O Ministério da Fazenda emitiu o Ofício SEI nº 231149/2021-ME, declarando que o Imposto de Renda deve voltar a incidir sobre o Abono de Permanência, manifestação esta com força executória para que o Ministério da Economia já inicie os descontos imediatamente.
Os Auditores-Fiscais da Receita haviam obtido a isenção do Imposto de Renda sobre o Abono de Permanência através de ação ordinária proposta pelo Sindifisco Nacional, no entanto, após o trânsito em julgado da ação, a União ingressou com Ação Rescisória para desconstituir o referido título executivo judicial.
Em sede de Ação Rescisória a AGU obteve tutela provisória de urgência para suspender os efeitos da decisão favorável aos Auditores, o fundamento da referida decisão é que ela contraria a jurisprudência firmada no Superior Tribunal de Justiça – STJ.

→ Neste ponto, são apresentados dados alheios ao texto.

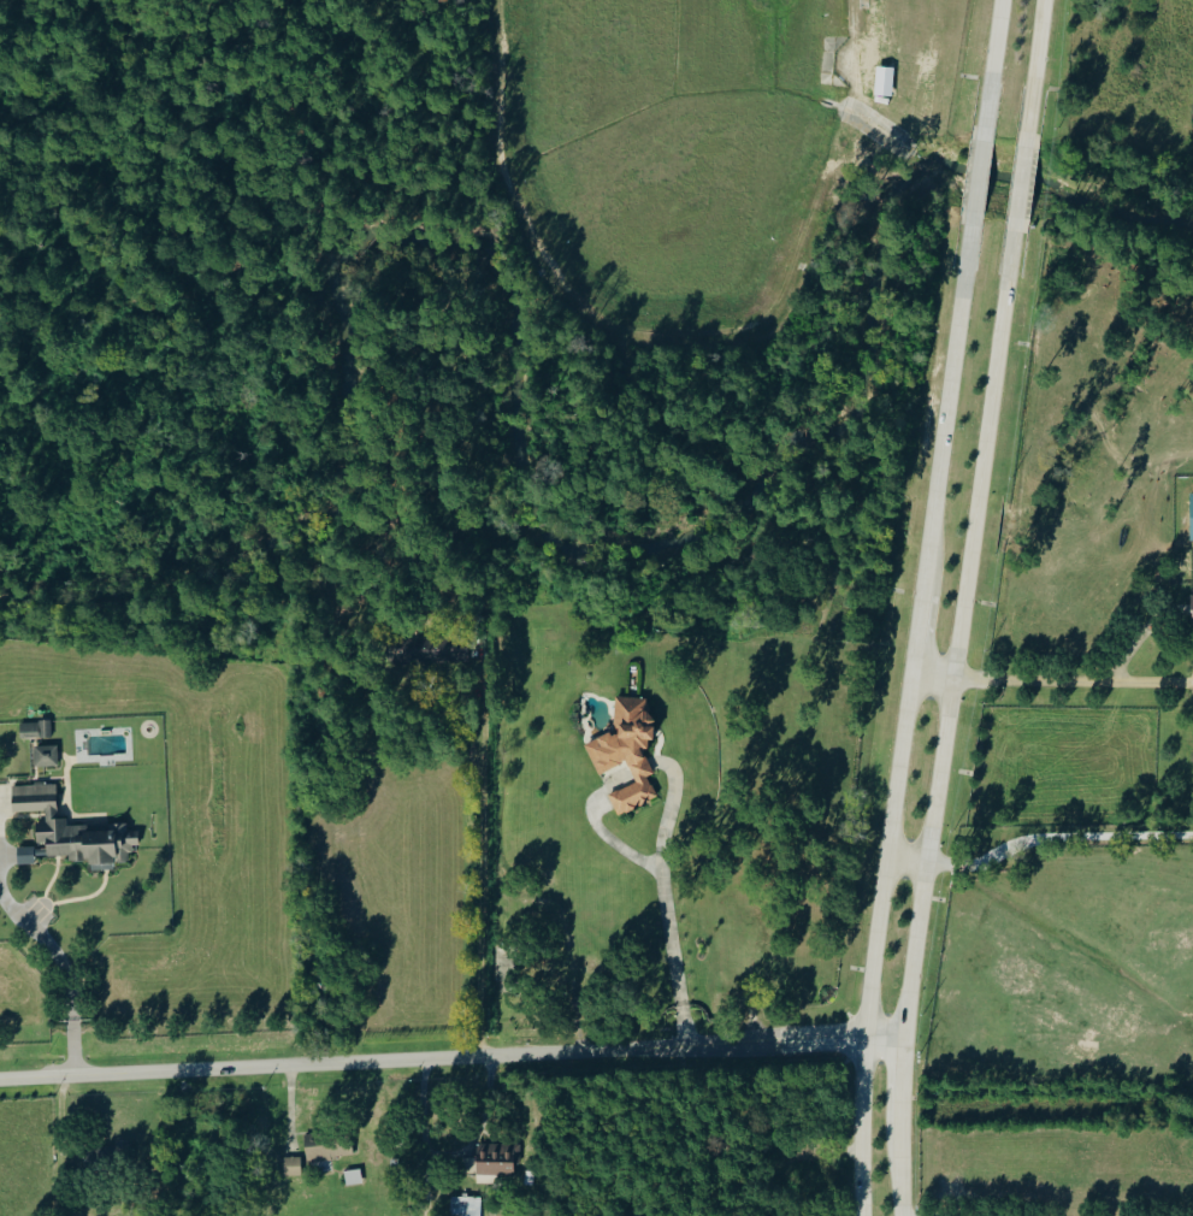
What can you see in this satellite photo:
road: (993, 66)
road: (1036, 68)
road: (978, 175)
road: (1021, 181)
road: (984, 450)
river: (522, 460)
building: (1192, 517)
building: (1189, 611)
building: (434, 652)
road: (931, 673)
road: (1072, 679)
road: (905, 716)
building: (36, 729)
building: (628, 751)
building: (47, 755)
building: (73, 830)
road: (602, 831)
road: (1057, 845)
building: (26, 854)
road: (907, 855)
road: (927, 857)
road: (485, 880)
road: (663, 899)
road: (63, 966)
road: (452, 1057)
road: (904, 1071)
road: (481, 1124)
road: (66, 1133)
road: (424, 1137)
building: (329, 1146)
building: (496, 1160)
road: (904, 1160)
building: (293, 1166)
building: (353, 1177)
building: (467, 1206)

Em sede de julgamento do Recurso Especial nº 1.192.556/PE, o STJ reconheceu a natureza remuneratória do Abono de Permanência por conferir acréscimo patrimonial ao beneficiário o que por sua vez é o fato gerador do Imposto de Renda.
O Abono de Permanência é um incentivo financeiro do Regime Próprio da Previdência Social, concedido ao servidor público estatutário que opte em continuar trabalhando após ter preenchido as exigências que autorizem a aposentadoria voluntária, sendo assim ele não tem caráter contributivo nem remuneratório, mas sim indenizatória.
Os autores já recorreram da mencionada decisão, e atualmente aguarda-se a sua reforma.
O Departamento Jurídico da ANFIP–SP está acompanhando este e outros processos para manter os associados sempre atualizados.